In See No Evil, Kane plays a serial killer named Jacob Goodnight. “Unfortunately for the film, they changed the way the character looked, and the story, they lessened the intensity. They really did. As they told me, the last part of the script was an endurance test. They just sort of pulled back a little bit,” said Madigan. “Hollywood, one thing you should know, kill your babies. The old saying is, you write something, you love it, but it doesn’t matter because someone else who doesn’t know writing is going to give you notes. I was getting notes from people who literally didn’t know what they were talking about.”

Madigan, who would work in WWE Creative as a writer for a brief while, definitely sees the connection between movies and wrestling: “The problem is there’s too many egos involved. I’ve learned that you need a thick skin and you need to be pliable. You’ve got to know when to tap.”

Dan & Karen Madigan with their son, Kane, and Glen Jacobs, a.k.a. Kane.

In WWE, Madigan used to write and direct Raw and Smackdown.

“The funny story was I was hired to write the movie, and at the same time, they asked me to submit some writing samples to WWE for Raw and Smackdown. I started watching the shows — I’d always watched, but I started watching more intently. This is the time they were doing the Katie Vick storyline. I was watching and I said, ‘What are the limitations that they are putting on?’ As I watched the Katie Vick storyline, I said to myself, I guess with the exception of child snuff porn, they’ll do anything.”

Madigan submitted a 23-page outline of a group of masked wrestlers called The Coven coming in from South America, and that would possess people’s souls. The climax of the storyline would have been a pay per view where Stephanie McMahon’s soul was possessed and her father, Vince, would be spraying holy water saying, “The power of Vince compels you.” The memory makes Madigan laugh. “On that alone, Stephanie said, ‘We ought to hire this guy,'” he said, wishing the story had been carried out. “I was just throwing shit against the wall to see what I could do as a lark. But they loved it.”

He is somewhat ambivalent about the experience. “In a way, I miss it because I got to make some good friends there. A lot of great people, a lot of behind-the-stage people are great, the boys, the agents. I’m married now. I was living in L.A. So it was kind of a strain,” Madigan explained. “But as a writer, it’s a real kick to see. Because as a screenwriter, you write a screenplay, it takes months, maybe years, and there’s a complete change in the works, the concepts. When you’re writing something for Vince, sometimes you write the day of the show and it’s done that night — literally, it’s sometimes five minutes before the show goes on. It’s nice to see your words come to fruition, to life. Like anything in life, there were some people I liked, and some people I wasn’t too fond of.”

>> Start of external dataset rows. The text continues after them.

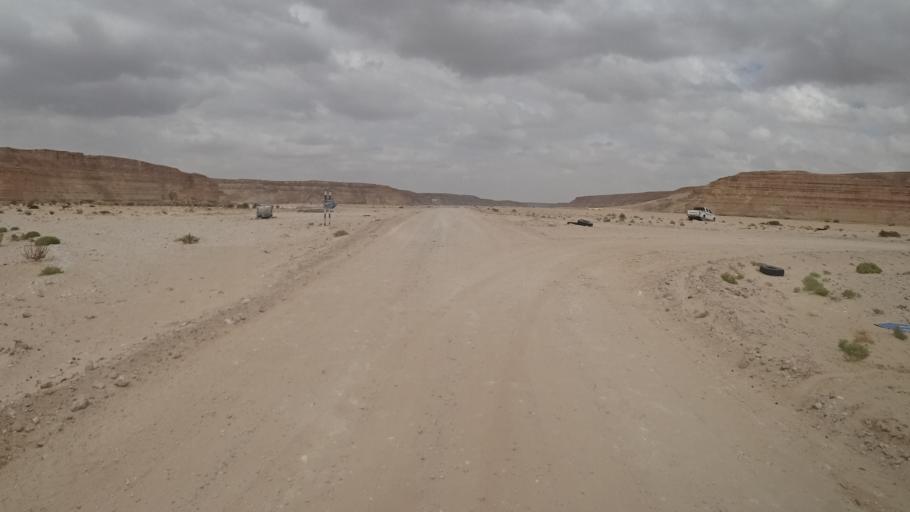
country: YE
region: Al Mahrah
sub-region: Shahan
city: Shihan as Sufla
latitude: 17.4723
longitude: 53.0004
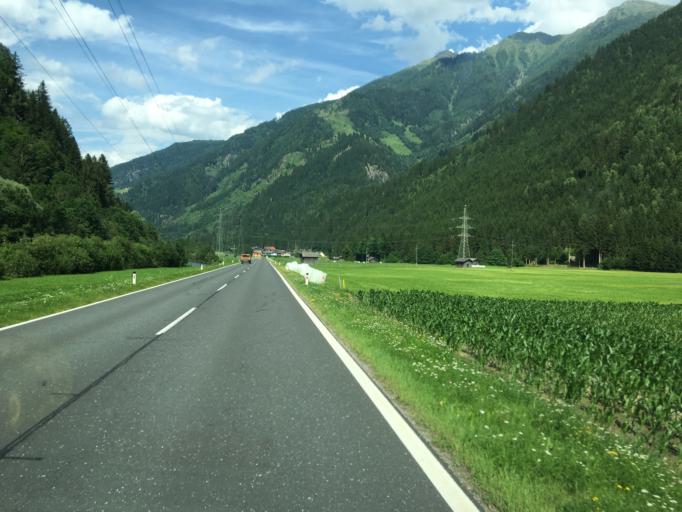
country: AT
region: Carinthia
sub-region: Politischer Bezirk Spittal an der Drau
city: Stall
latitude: 46.8907
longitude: 13.0516
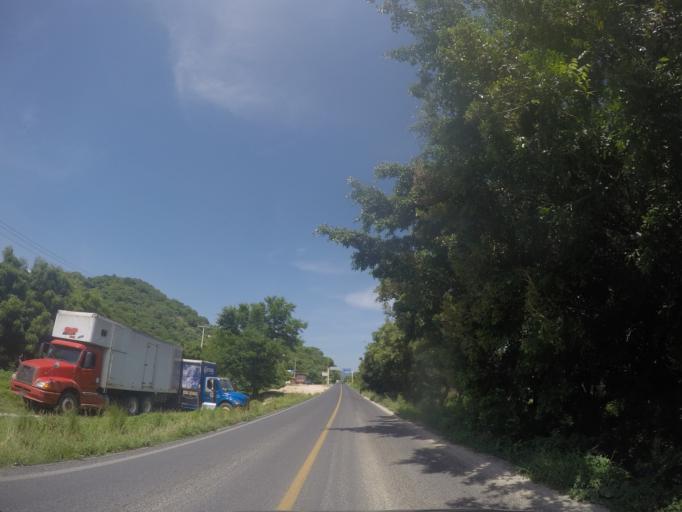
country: MX
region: Oaxaca
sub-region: Villa de Tututepec de Melchor Ocampo
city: Santa Rosa de Lima
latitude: 16.0105
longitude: -97.4500
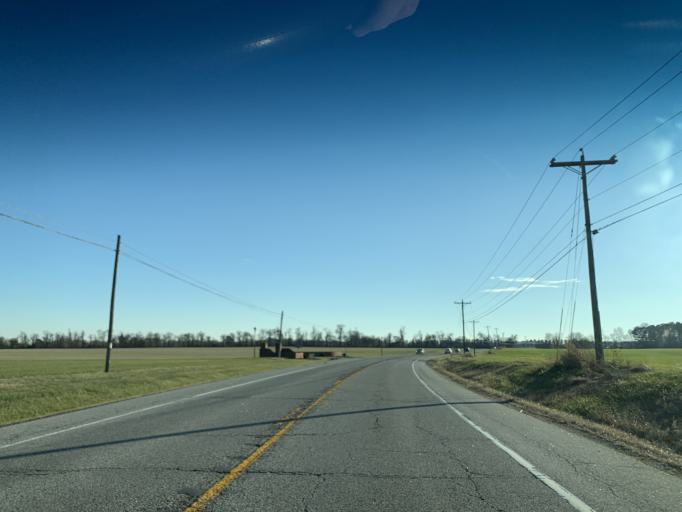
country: US
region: Delaware
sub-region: New Castle County
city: Middletown
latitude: 39.3905
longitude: -75.8712
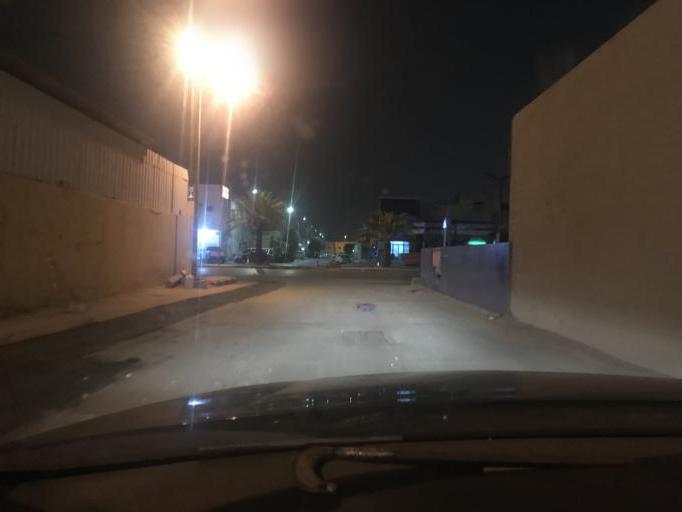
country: SA
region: Ar Riyad
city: Riyadh
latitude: 24.7492
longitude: 46.7772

His imprint is on some old storylines. “I did some good things, and stuff that was kind of suspect,” Madigan said with a chuckle. “I did some stuff that the Canadian government wasn’t too fond of, the Japanese royal family got some heat on me, the Church of England. If wrestling can’t be the thing that you express yourself at, why are you there? You should push way outside the squared circle, there should be no limitations.”

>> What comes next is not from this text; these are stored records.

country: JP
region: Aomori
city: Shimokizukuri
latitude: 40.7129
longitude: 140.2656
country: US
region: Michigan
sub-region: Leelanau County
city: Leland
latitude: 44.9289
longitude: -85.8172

Now almost 39, or as he puts it, the “rough side of thirty,” Madigan is weighing his options for a next project. He might direct a film in Nashville, or produce and write something. There are pitches going around town now. “First thing they pay me for, to be honest.”

He had a healthy diversion over the past year with Mondo Lucha A Go-Go: The Bizarre and Honorable World of Wild Mexican Wrestling (Rayo/HarperCollins). Now on bookshelves, Mondo Lucha A Go-Go is Madigan’s second book. His first was a novelization of See No Evil for Simon & Schuster. “The critics seemed to appreciate the novelization a lot more than the film,” he said.

Madigan hasn’t completely ruled out a return to the wrestling world. The experiences there better prepared him for further times in Hollywood. “The Hollywood thing and the wrestling business, they’re both, to some extent, cutthroat,” he said. “Business is business.”